───── TEXTO EXTRAÍDO ─────
El narcisismo es un trastorno de la personalidad en el cual una persona tiene un excesivo sentido de superioridad, de modo que el mundo tiene que girar en torno a ella misma.

1 de marzo, 2024

En las últimas semanas hemos visto al presidente de la República mostrando su añejo trastorno narcisista pero con un nivel de exacerbación que resulta seriamente preocupante en un jefe de Estado por el poder que concentra y la influencia que sigue teniendo en millones de personas. Ya los episodios se suceden uno tras otro. Menciono los dos muy recientes que me parecen más relevantes. 

Primero, la larga entrevista que concedió a la periodista rusa Inna Afinogenova, en la que el presidente se da vuelo contando su versión caricaturesca de la historia de México para ubicar a su gobierno como un hito de nuestra historia patria para llevar a plenitud las heroicas luchas libertarias del pueblo mexicano. Después procedió a dar cuenta puntual de los logros extraordinarios de su sexenio: Nunca el país había estado tan bien en tantos aspectos: Vivimos una época dorada de nuestra historia. Gracias a su liderazgo, en México la corrupción es cosa del pasado: ya desapareció, al menos en los altos niveles de la administración pública; la estrategia de “abrazos, no balazos” ha sido un éxito para resolver nuestro grave problema de seguridad pública -heredado del periodo neoliberal-: los avances son significativos; todos los mexicanos tienen pleno acceso a la salud y, aunque aún no estamos como en Dinamarca, para allá vamos; se vive plena democracia y un auge de libertades civiles como no se había vivido nunca antes; la economía crece, los empresarios están felices y se ha logrado un considerable abatimiento de la pobreza, en una situación laboral casi de pleno empleo y un crecimiento del poder adquisitivo de los salarios sin precedente en los últimos 50 años. Ante la admiración y el consentimiento increíblemente acrítico de la periodista, AMLO presumió lo que ha sido sin duda el mejor gobierno de nuestra historia reciente; que ha hecho realidad eso que él ha llamado “el humanismo mexicano” y que recoge lo mejor del espíritu ruso expresado en la literatura de Dostoievski y Tolstoi, tanto como de las elevadas aspiraciones de Jesús de Nazareth. Esto dijo el presidente en la entrevista, grosso modo. Así ve, o dice ver, al país y a su gobierno: ambos de las maravillas

El segundo episodio, ya muy comentado en diversos medios, es su reacción ante el artículo del NYT en torno a la investigación suspendida (más por razones políticas que por falta de materia) sobre el financiamiento del narco a su campaña de 2018. El presidente se sintió ofendido en extremo, difamado, y perdió toda compostura cuando en su Mañanera mostró el teléfono de Natalie Kitroeff, corresponsal en jefe de ese periódico en México. Su reacción, tan primaria, lo dejó en ridículo ante la prensa global (sobre todo estadounidense). No obstante, el presidente siguió echándole gasolina a la hoguera que él mismo encendió con su imprudencia cuando, al día siguiente, cuestionado por otra periodista (de Univisión) sobre el incidente, sostuvo que no le importaba lo que estableciera la ley de Protección de Datos Personales, porque por encima de la ley está “el sublime principio de la libertad” (sic), su propio derecho (a estar por encima del Derecho) y su investidura presidencial. “Y si la compañera está preocupada [por esto], ¡que cambie de teléfono [o de número]!”.
─────
--- TAREA SOLICITADA ---
Transcribe sin cambios el pasaje del texto extraído que comienza en las palabras que contienen "1 de marzo, 2024" y termina después de "parecen más relevantes.".
───── EXTRACTO DE DATOS ─────
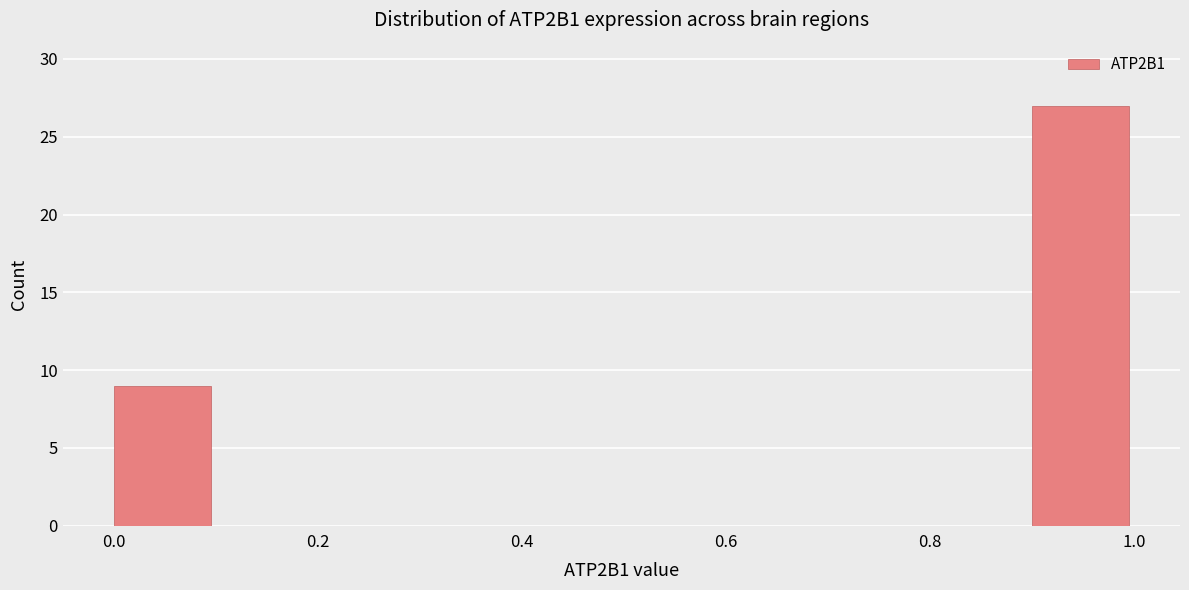

How tall is the bar that spans 0.0 to 0.1 on the x-axis? The values are not printed on the chart, so give them approximately, as read against the axis.

9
─────
--- RESPUESTA DEL EJERCICIO ---
1 de marzo, 2024

En las últimas semanas hemos visto al presidente de la República mostrando su añejo trastorno narcisista pero con un nivel de exacerbación que resulta seriamente preocupante en un jefe de Estado por el poder que concentra y la influencia que sigue teniendo en millones de personas. Ya los episodios se suceden uno tras otro. Menciono los dos muy recientes que me parecen más relevantes.